The dwarf’s battle-axe whirled, snapping off the tip of one draconian’s spear and holding the other two at bay. Throwing down the nub of the spear, the first baaz sprang at Dram, pulsing its leathery wings, adding weight to the attack. Both hands, studded with wicked claws, slashed toward the dwarf’s bearded face-then those hands, with forearms attached, tumbled to the floor, severed by a lightning slash of the dwarf’s axe blade.

The baaz howled and staggered away, mangled arms clutched to its chest. The others stabbed and stabbed, but neither spear could get past the dwarf’s dazzling, dancing axe. A cold grin split the thicket of beard, and Dram Feldspar began to advance, challenging first one, then the other draconian. He spun through an abrupt circle, bringing the axe into the flank of one baaz, tearing open its sinewy gut. The creature groaned a plaintive death cry, slumping, falling forward into a spreading pool of gore. The other bobbed and weaved, cautiously retreating as its comrade stiffened in the final posture of death.

Across the room, the warrior had retreated into a corner where he was using his cape like a shield, sweeping it past his chest and out again to hold spears at bay. He wielded his curve-bladed cutlass in his right hand, the weapon weaving like a living organism. A thrust here, then a parry, and with a lunge he stabbed one of the baaz right through the throat, at the same time knocking away another’s spear tip with his deceptively sturdy cloak.

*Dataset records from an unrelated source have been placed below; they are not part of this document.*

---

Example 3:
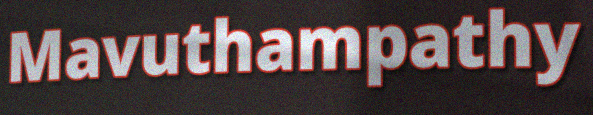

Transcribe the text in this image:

Mavuthampathy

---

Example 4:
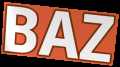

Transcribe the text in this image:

BAZ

Gagging, the throat-pierced baaz fell back, as stiff and rigid as a statue by the time it struck the floor, breaking off one wing before it finally came to rest. The other two draconians pressed in, hissing, snapping fanged, jutting jaws. The warrior stabbed hard at one of them, hitting the lizard-like attacker in the open mouth. The blade penetrated the draconian’s palate and sliced through its brain-and in that instant the creature turned to stone, pinning the weapon in its petrified flesh.

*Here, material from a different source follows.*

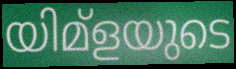
യിമ്ളയുടെ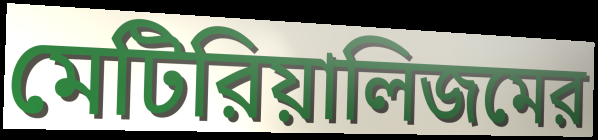
মেটিরিয়ালিজমের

With a curse the man let go of his sword and spun away from his last attacker. The baaz’s speartip thrust again and again, deflected each time by the warrior’s sweeping cape as the pair bobbed across the stone floor. Abruptly, the last draconian gasped and toppled forward. Dram pulled his axe from the back of the creature’s neck a split second before it solidified.

“Where did Cornellus go?” the dwarf asked.

“In here somewhere,” the warrior replied, starting toward the dark alcove. He stopped, looked back at his trapped cutlass, and grimaced. Shaking his head, he reached both hands over his shoulder to pull out the heavy sword he wore strapped to his back. Holding the great pommel in both hands, he held the blade angled slightly upward and squinted into the shadows. “I’m ready now.”

Nodding grimly, the dwarf held his axe ready and advanced at his companion’s side. They paused at the archway. No look, no sound, no signal was needed-each knew what the other would do. Together they burst through the opening and spun around, back to back. They stabbed deep into the shadows-and the dwarf struck scaly flesh, his axe carving into the chest of a big, black draconian. The creature, a kapak, had been lurking in ambush with a large cudgel. Now it flung away the weapon and started to stumble off. It didn’t get very far, before the sinewy draconian collapsed to the floor, thrashing and gurgling as its black body dissolved into a bubbling, steaming, toxic puddle. The dwarf skipped back an instant before the liquid spread to his boots.